I moved into a Global Technical Leadership role in 2015 after completing the EMBA (managing teams across UK, US, Latam, Japan, India, China and Europe) and have spent the past few years in Global Supply & Strategy leading the establishment of new supply chains and launching new products. This is a pivotal role dubbed the “COO” of a product, that fits within our Global Product Teams that are accountable for all aspects of product development through to commercialisation and provides for a unique insight into the intersection between science, medicine, and business management.
How has the last year been for you and for your company – working in the eye of the storm and now being faced with a huge amount of publicity?
The past year has been an incredible experience. In no more than 8 months from the first clinical trial, the first doses of vaccine were supplied to the UK government and as of the end of July – a little over 15 months – AZ have released ~1bn doses globally through our supply chains and our partners. I still recall when I joined the program back in May 2020 thinking that it will be a challenge, but I have never witnessed so many people work so hard, over such long hours, and for so long to make this happen. It has been important to me to avoid getting caught up in the publicity – be it positive or negative – in order to keep pushing forward and overcoming the many challenges associated with setting up such an extensive network in such a short period of time.
How did you feel when you found out you had been awarded a CBE in the Queen’s Birthday Honours?
I was overwhelmed when I first received notice of the CBE in the Queen’s Birthday Honours and incredibly pleased that the UK Government recognised all of the efforts by so many in AstraZeneca across different areas for our COVID response.
Could you explain a bit about the work you have done which led to this recognition?
My role in the program was to setup and lead the supply chains for the UK and Internationally (ex-Americas), and to launch the product as quickly as possible. In the UK I was heavily involved with the UK Vaccine Taskforce taking the lead on the AZ vaccine launch, and interfacing with Oxford University, contact manufacturing organisations, material suppliers, BEIS, DHSC, Public Health England (PHE), the Medicines and Healthcare products Regulatory Agency (MHRA).
Do you have any advice for anyone who wants to follow in your footsteps?
I really do hope that we do not see another pandemic like this in our lifetimes. It is hard to believe just how much of an impact this has had on everyone across the world – from those directly impacted by the disease to the loved ones who cannot see each other and those forced out of their jobs and into poverty due to the global economic turndown.
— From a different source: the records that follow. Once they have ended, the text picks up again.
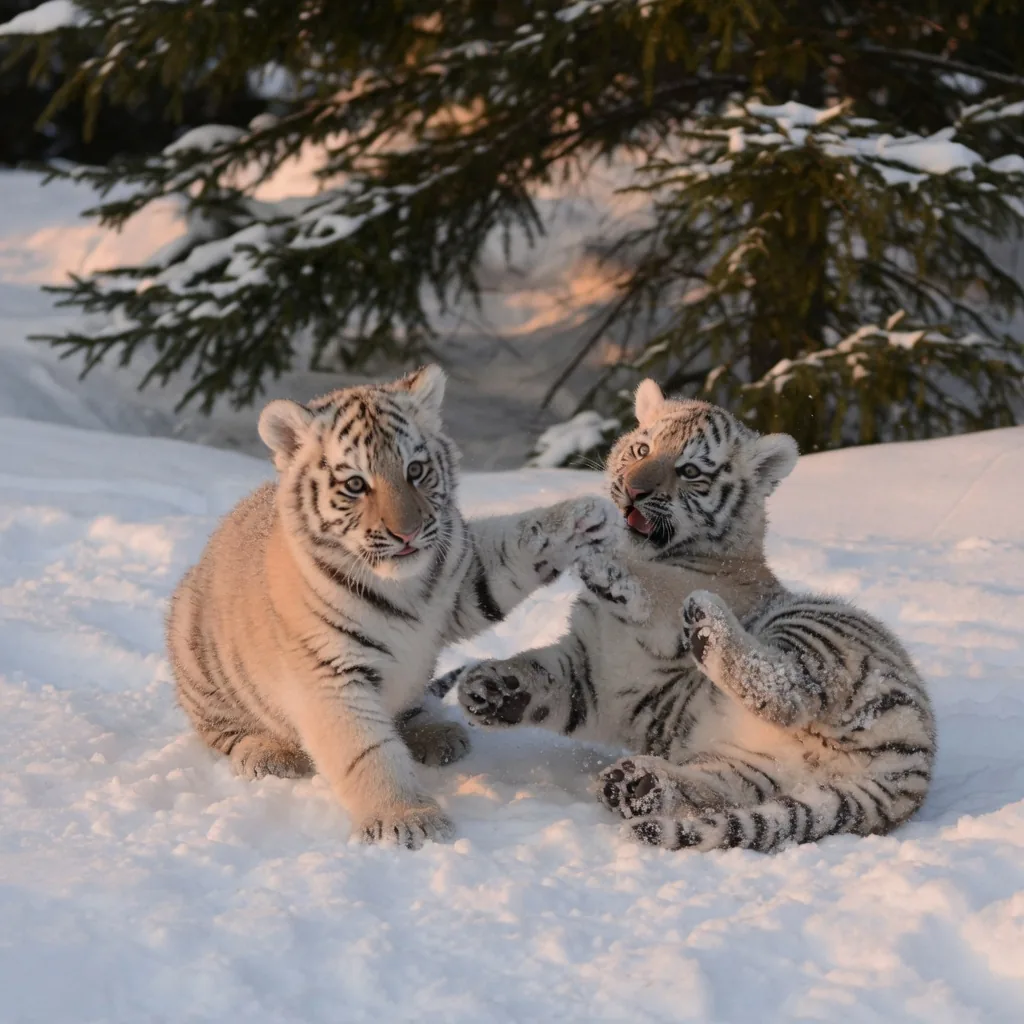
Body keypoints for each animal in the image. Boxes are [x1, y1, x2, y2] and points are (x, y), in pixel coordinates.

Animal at [166, 366, 619, 849]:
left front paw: (584, 517)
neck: (401, 586)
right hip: (198, 651)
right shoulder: (331, 674)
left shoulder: (463, 583)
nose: (407, 533)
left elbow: (513, 549)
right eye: (355, 484)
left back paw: (437, 732)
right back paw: (269, 752)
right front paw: (406, 819)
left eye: (415, 470)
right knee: (223, 729)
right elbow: (368, 752)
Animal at [443, 380, 935, 852]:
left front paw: (606, 570)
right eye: (643, 449)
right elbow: (543, 674)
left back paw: (705, 625)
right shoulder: (589, 670)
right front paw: (490, 689)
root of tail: (913, 773)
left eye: (691, 471)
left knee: (788, 690)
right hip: (758, 772)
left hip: (819, 627)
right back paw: (636, 784)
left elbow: (663, 587)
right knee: (719, 787)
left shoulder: (686, 599)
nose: (634, 490)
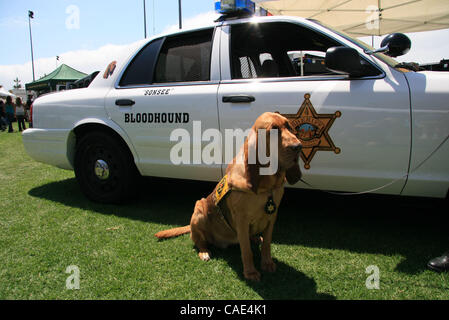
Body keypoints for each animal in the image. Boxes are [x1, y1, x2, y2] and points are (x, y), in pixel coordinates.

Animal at [155, 112, 300, 280]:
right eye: (274, 130)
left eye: (288, 125)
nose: (299, 147)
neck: (267, 187)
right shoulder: (242, 221)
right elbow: (246, 251)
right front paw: (250, 272)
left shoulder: (272, 217)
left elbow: (266, 245)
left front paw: (267, 263)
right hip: (199, 209)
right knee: (199, 241)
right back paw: (204, 252)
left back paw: (255, 238)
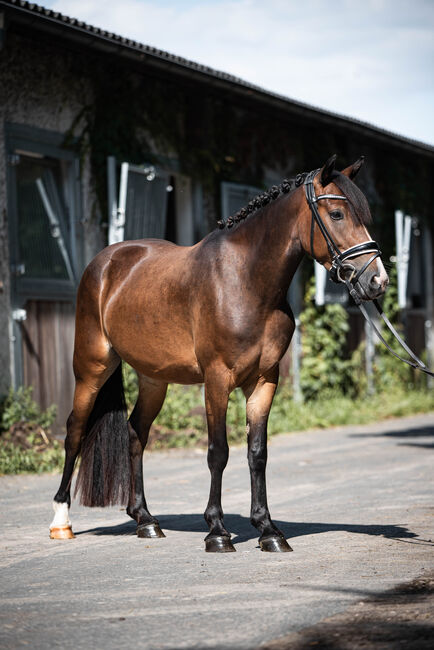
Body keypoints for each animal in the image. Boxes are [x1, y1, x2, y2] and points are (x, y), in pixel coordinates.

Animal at [49, 154, 388, 548]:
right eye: (336, 214)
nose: (377, 280)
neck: (245, 281)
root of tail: (104, 263)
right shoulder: (216, 380)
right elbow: (218, 452)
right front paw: (217, 531)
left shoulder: (263, 381)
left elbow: (257, 453)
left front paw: (268, 530)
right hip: (92, 367)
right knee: (75, 430)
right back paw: (61, 521)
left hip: (153, 379)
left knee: (136, 432)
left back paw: (146, 519)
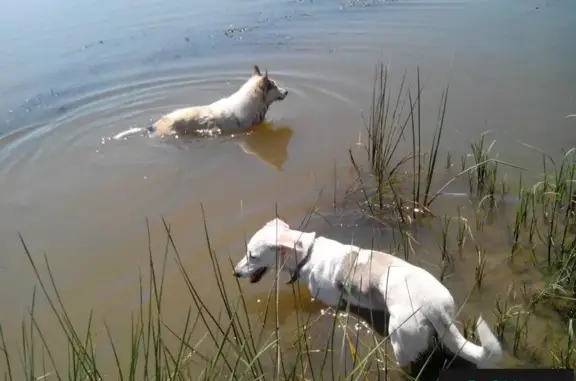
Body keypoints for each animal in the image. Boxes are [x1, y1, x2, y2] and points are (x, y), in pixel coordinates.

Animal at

If we are faced with this again then my advice would be to take your skills, step-up, and keep pushing to make a difference. You need to use all of your existing network and build on it rapidly to mobilise all that needs to be done. We talk a little in management schools around “leaning in” but at moments like this you just have to a full-on leap – be prepared to move outside of the normal rules of engagement, find comfort in ambiguity, tackle problems decisively, and simply never give up.